花園社も、太宰府天満宮から勧請された境内社で、道真の妻である島田宣来子と十四人の御子を祀っています。島田宣来子は道真の師のひとりである島田忠臣の娘で、先生の娘と結婚したという感じですね。安産子宝育児の神様で、立身出世の守護神ということで、安産祈願の帯もいただけるようになっています。
こちらは紅梅殿です。道真は京を離れる前に庭の梅の木に「東風吹かば 匂ひをこせよ 梅の花 主なしとて 春な忘れそ」という歌を詠みます。その梅が道真を追って、京から太宰府の屋敷の庭に飛んでいったというのが、有名な「飛梅伝説」です。天満宮に梅林が造営されていたり、梅と道真は切っても切れない関係になっています。
訪問時は花が咲く季節ではなかったのですが、天気も良く、奥に見えるスカイツリーも映えて、非常に心地よくお参りできました。華が咲く頃は水面にも景色が反射して、東京都有数の花の名所となっています。

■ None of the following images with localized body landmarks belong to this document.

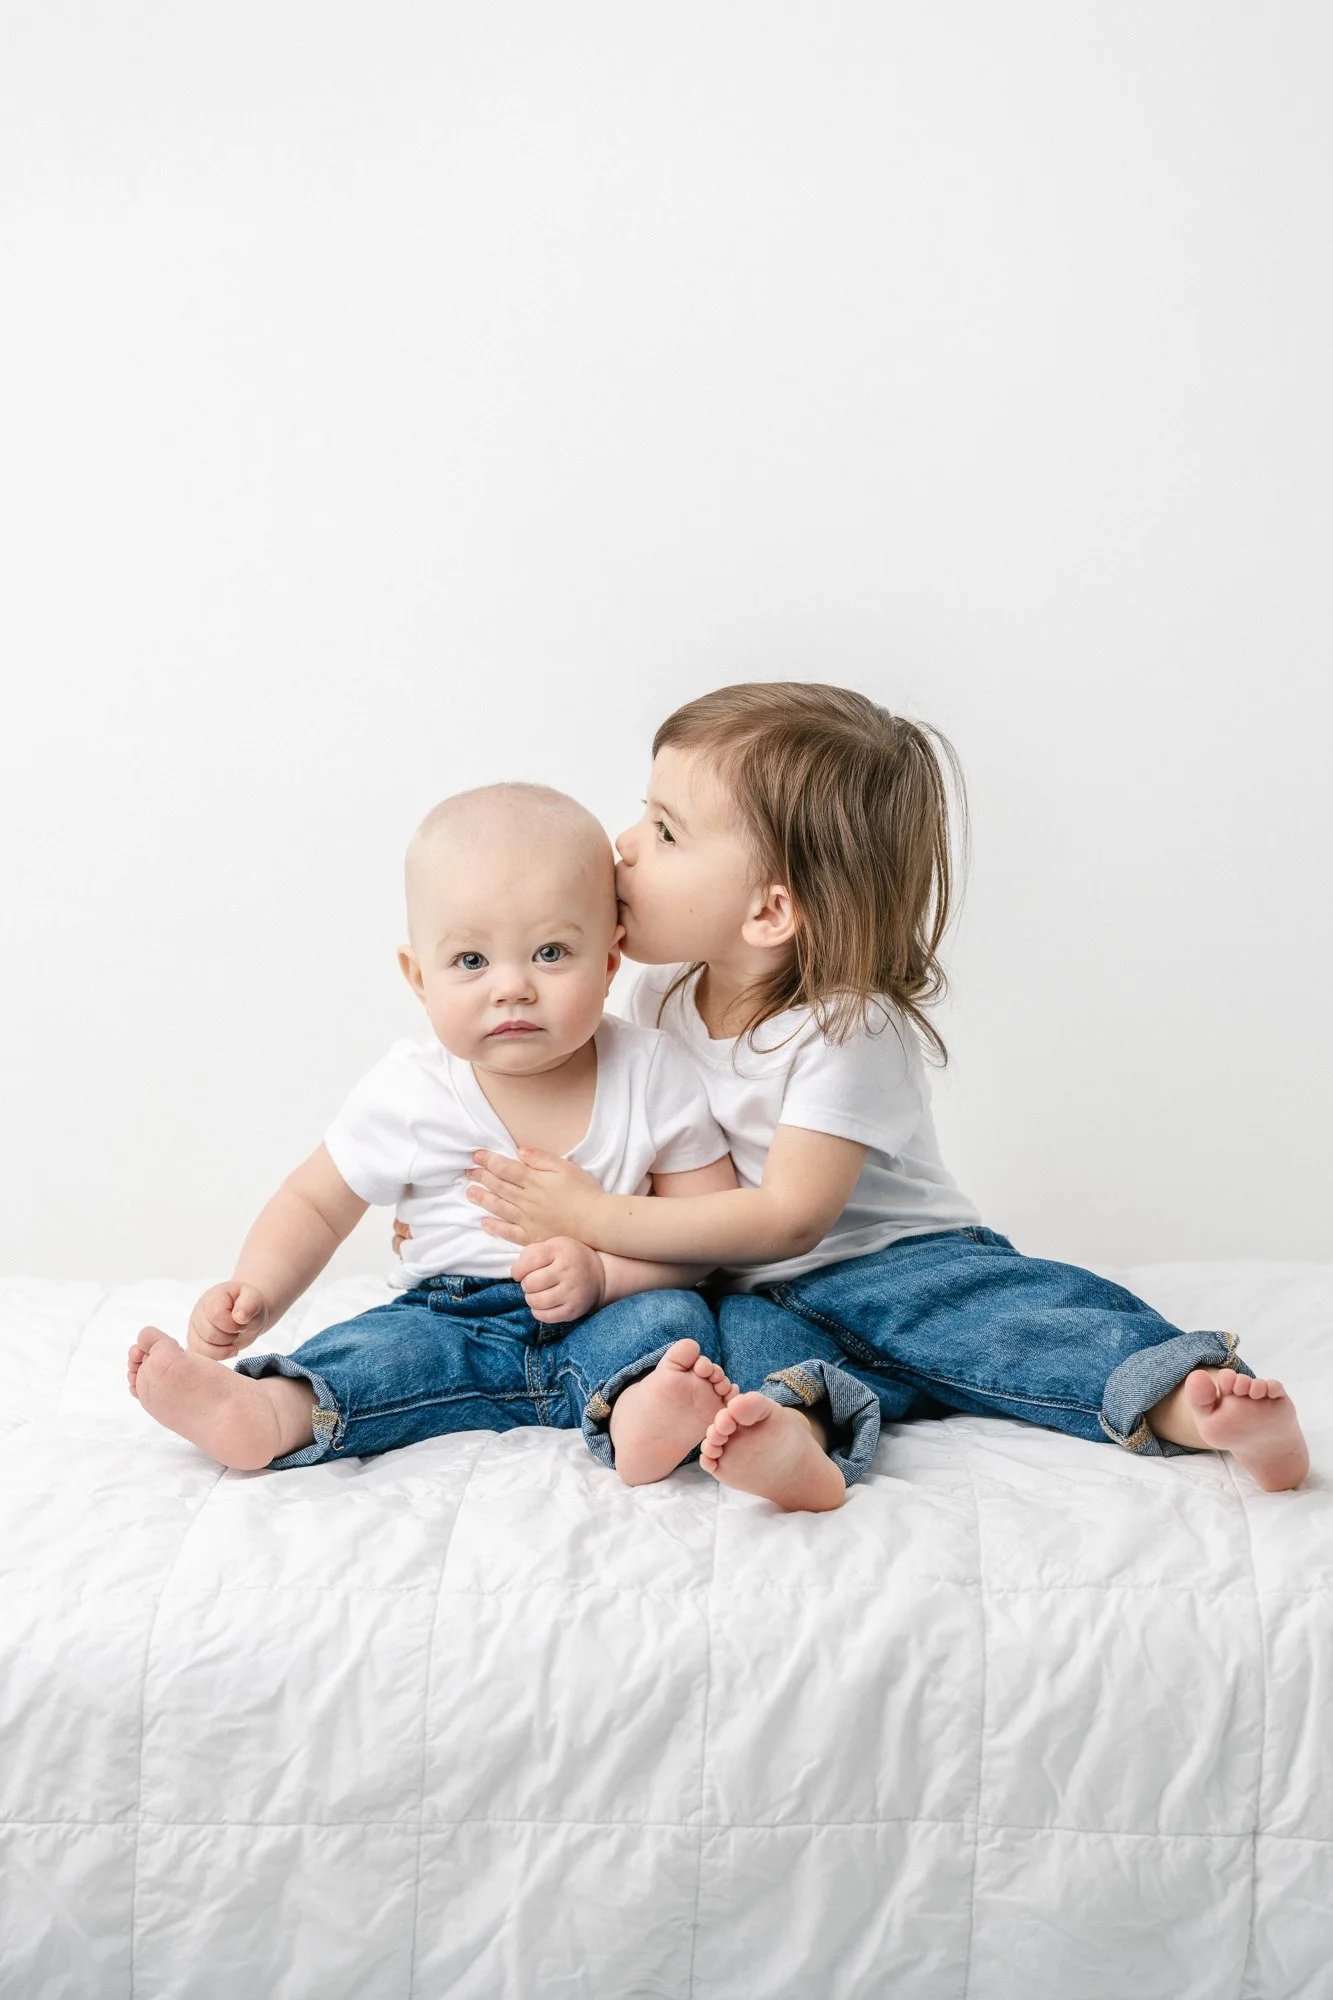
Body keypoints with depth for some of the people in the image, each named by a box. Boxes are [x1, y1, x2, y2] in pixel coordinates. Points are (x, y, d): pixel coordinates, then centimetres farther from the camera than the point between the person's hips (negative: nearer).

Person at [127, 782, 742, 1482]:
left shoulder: (652, 1073, -5)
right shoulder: (409, 1092, -5)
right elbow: (313, 1205, 5)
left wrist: (604, 1273, -21)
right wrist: (255, 1295, -15)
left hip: (609, 1319, 0)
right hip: (452, 1324, 1)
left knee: (674, 1317, -29)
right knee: (386, 1346, -27)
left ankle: (635, 1414, -58)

こちらが鷽の人形をガードレールの支柱に利用したものです。歴史上の人物を祀った神社はけっこうたくさんあります。将門神社や東照宮、乃木神社に東郷神社など。しかし、道真の天満宮は異次元のレベルで天神信仰が構築されています。それだけ人々は道真の怨霊を恐れたのだと思います。合格祈願はもちろんなのですが、都会の雰囲気とはガラッと変わった境内で、日常の気分を少し変えるという目的でも、訪れる価値がある場所だと思いました。